[Plain-text engineering files]
>>>
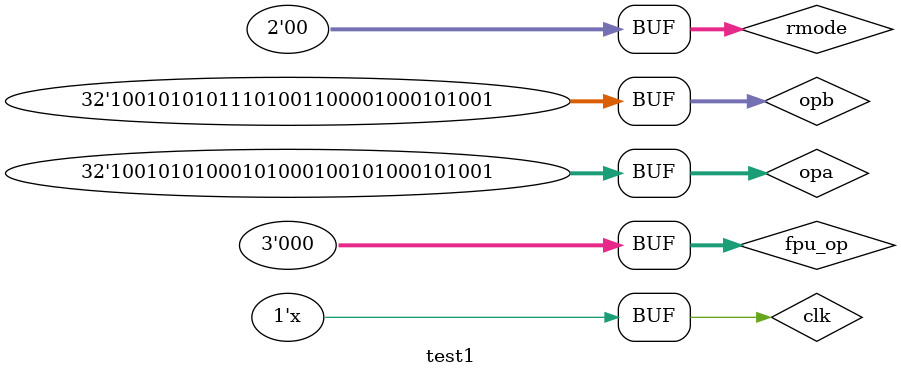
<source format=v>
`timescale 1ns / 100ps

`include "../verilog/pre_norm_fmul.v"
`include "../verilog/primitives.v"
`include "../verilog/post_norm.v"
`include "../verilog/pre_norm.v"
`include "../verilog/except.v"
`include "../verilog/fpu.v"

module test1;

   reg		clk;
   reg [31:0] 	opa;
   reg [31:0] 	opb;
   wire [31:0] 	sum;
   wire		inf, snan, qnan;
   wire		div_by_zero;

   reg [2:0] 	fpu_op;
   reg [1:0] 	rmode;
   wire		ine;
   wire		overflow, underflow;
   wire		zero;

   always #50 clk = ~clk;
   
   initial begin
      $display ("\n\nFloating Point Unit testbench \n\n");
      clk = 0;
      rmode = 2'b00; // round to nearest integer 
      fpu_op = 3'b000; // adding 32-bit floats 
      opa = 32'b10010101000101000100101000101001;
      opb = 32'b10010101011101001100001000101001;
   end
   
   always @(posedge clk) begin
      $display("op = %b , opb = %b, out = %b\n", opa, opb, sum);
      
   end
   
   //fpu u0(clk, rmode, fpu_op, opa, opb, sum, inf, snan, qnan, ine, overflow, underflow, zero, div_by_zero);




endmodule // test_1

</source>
<<<
>>>
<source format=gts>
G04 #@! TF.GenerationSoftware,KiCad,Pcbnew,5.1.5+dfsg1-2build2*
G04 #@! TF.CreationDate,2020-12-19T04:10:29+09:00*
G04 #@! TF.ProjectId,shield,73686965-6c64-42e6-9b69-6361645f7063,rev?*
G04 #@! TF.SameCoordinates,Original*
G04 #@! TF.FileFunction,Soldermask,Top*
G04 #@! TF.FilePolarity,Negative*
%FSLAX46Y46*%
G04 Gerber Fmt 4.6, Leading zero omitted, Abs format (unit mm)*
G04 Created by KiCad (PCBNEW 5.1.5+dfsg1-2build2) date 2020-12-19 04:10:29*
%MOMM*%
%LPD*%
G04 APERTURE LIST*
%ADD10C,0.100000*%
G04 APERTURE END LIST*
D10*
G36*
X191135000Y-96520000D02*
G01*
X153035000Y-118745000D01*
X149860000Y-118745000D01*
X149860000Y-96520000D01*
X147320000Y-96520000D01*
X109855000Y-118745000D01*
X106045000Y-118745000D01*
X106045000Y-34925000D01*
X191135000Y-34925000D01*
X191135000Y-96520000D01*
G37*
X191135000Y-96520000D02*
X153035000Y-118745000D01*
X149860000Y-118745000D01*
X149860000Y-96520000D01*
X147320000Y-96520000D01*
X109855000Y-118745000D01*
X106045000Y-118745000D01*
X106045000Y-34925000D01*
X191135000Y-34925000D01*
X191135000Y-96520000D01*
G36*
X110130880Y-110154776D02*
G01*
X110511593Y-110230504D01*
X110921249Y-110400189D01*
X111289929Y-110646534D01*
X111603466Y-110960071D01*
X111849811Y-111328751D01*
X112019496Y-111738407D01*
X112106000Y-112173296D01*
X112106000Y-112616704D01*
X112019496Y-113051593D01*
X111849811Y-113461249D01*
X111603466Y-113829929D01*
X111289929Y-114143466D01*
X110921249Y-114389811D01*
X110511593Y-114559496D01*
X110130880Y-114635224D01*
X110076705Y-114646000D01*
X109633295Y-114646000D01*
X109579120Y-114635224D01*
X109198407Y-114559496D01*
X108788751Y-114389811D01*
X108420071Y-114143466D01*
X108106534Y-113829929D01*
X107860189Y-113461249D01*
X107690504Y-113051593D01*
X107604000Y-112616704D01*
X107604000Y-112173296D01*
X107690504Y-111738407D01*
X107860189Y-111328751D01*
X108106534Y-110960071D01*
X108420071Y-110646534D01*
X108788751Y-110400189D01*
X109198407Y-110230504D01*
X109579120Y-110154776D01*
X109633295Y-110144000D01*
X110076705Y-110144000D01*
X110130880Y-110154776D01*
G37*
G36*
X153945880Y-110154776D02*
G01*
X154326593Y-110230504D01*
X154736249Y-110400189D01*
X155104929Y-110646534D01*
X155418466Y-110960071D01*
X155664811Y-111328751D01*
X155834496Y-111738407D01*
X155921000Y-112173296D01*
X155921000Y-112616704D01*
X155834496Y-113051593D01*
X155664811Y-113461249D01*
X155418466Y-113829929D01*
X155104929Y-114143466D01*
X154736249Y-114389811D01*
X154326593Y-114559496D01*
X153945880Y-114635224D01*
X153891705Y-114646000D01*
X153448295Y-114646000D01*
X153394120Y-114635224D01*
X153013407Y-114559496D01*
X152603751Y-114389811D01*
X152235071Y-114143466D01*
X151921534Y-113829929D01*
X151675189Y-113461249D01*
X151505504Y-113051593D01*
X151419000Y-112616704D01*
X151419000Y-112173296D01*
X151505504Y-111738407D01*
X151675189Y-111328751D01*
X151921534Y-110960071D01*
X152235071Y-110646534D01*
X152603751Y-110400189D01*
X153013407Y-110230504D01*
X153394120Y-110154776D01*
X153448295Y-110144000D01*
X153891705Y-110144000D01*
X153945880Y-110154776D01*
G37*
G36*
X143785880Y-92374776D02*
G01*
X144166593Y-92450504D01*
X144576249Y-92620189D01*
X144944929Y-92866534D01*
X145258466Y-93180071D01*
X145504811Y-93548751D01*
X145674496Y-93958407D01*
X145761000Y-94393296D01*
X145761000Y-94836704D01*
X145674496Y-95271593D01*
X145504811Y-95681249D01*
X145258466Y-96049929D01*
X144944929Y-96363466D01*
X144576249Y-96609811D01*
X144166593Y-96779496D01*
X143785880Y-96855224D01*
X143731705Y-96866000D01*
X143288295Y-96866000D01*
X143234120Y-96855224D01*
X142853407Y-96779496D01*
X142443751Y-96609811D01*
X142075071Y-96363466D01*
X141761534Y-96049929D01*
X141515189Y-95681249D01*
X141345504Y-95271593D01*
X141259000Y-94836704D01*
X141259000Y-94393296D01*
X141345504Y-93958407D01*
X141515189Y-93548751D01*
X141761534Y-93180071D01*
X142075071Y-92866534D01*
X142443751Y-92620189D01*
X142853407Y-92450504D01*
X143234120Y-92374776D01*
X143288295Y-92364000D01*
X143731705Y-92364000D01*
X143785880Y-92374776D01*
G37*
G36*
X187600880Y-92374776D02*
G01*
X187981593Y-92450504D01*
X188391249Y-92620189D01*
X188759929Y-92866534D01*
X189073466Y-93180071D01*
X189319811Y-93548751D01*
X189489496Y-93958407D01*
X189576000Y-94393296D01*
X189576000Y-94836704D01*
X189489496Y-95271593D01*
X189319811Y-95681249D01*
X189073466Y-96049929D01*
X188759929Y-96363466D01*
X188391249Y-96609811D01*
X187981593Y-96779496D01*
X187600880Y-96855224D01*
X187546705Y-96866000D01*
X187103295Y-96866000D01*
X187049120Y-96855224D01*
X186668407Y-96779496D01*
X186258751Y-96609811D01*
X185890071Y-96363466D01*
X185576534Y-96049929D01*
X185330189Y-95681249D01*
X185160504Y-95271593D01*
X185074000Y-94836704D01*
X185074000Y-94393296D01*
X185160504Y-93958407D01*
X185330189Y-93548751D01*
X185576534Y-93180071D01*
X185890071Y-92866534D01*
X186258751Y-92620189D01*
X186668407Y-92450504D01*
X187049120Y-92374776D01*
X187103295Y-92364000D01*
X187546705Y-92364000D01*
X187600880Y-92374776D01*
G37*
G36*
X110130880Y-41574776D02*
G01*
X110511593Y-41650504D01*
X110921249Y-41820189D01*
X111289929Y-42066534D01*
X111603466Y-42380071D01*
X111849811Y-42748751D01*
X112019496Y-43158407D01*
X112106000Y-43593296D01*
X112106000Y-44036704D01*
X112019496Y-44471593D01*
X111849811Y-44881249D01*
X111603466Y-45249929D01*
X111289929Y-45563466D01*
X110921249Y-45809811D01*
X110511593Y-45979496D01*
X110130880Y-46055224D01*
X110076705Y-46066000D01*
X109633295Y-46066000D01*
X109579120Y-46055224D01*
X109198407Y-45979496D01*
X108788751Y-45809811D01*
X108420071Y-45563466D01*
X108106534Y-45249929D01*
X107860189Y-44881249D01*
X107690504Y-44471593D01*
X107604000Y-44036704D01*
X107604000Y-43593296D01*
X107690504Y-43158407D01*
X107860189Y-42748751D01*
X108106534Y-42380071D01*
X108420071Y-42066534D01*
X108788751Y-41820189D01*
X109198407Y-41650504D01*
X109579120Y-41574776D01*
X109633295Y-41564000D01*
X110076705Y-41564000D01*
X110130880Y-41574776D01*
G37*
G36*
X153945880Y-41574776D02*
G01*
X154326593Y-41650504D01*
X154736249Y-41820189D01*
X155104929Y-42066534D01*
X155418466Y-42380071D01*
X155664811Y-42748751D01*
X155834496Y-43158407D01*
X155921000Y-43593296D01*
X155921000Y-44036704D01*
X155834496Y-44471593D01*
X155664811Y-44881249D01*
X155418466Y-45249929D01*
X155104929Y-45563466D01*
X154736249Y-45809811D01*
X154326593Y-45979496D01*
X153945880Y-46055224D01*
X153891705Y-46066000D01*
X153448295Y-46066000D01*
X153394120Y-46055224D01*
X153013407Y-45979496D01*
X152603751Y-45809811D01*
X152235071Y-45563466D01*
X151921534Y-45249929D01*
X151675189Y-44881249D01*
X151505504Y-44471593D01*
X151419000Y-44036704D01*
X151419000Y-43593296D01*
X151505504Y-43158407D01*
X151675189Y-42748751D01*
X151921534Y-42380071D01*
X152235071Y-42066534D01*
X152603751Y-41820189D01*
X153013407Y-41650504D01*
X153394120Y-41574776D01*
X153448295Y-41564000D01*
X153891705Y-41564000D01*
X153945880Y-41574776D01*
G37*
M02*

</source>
<<<
What the task asks: Each line above from the one with "X189319811Y-95681249D01*" up to and including the one with "X154326593Y-41650504D01*" must be set down exactly, and no line outside that span may appear.

Output of the task:
X189319811Y-95681249D01*
X189073466Y-96049929D01*
X188759929Y-96363466D01*
X188391249Y-96609811D01*
X187981593Y-96779496D01*
X187600880Y-96855224D01*
X187546705Y-96866000D01*
X187103295Y-96866000D01*
X187049120Y-96855224D01*
X186668407Y-96779496D01*
X186258751Y-96609811D01*
X185890071Y-96363466D01*
X185576534Y-96049929D01*
X185330189Y-95681249D01*
X185160504Y-95271593D01*
X185074000Y-94836704D01*
X185074000Y-94393296D01*
X185160504Y-93958407D01*
X185330189Y-93548751D01*
X185576534Y-93180071D01*
X185890071Y-92866534D01*
X186258751Y-92620189D01*
X186668407Y-92450504D01*
X187049120Y-92374776D01*
X187103295Y-92364000D01*
X187546705Y-92364000D01*
X187600880Y-92374776D01*
G37*
G36*
X110130880Y-41574776D02*
G01*
X110511593Y-41650504D01*
X110921249Y-41820189D01*
X111289929Y-42066534D01*
X111603466Y-42380071D01*
X111849811Y-42748751D01*
X112019496Y-43158407D01*
X112106000Y-43593296D01*
X112106000Y-44036704D01*
X112019496Y-44471593D01*
X111849811Y-44881249D01*
X111603466Y-45249929D01*
X111289929Y-45563466D01*
X110921249Y-45809811D01*
X110511593Y-45979496D01*
X110130880Y-46055224D01*
X110076705Y-46066000D01*
X109633295Y-46066000D01*
X109579120Y-46055224D01*
X109198407Y-45979496D01*
X108788751Y-45809811D01*
X108420071Y-45563466D01*
X108106534Y-45249929D01*
X107860189Y-44881249D01*
X107690504Y-44471593D01*
X107604000Y-44036704D01*
X107604000Y-43593296D01*
X107690504Y-43158407D01*
X107860189Y-42748751D01*
X108106534Y-42380071D01*
X108420071Y-42066534D01*
X108788751Y-41820189D01*
X109198407Y-41650504D01*
X109579120Y-41574776D01*
X109633295Y-41564000D01*
X110076705Y-41564000D01*
X110130880Y-41574776D01*
G37*
G36*
X153945880Y-41574776D02*
G01*
X154326593Y-41650504D01*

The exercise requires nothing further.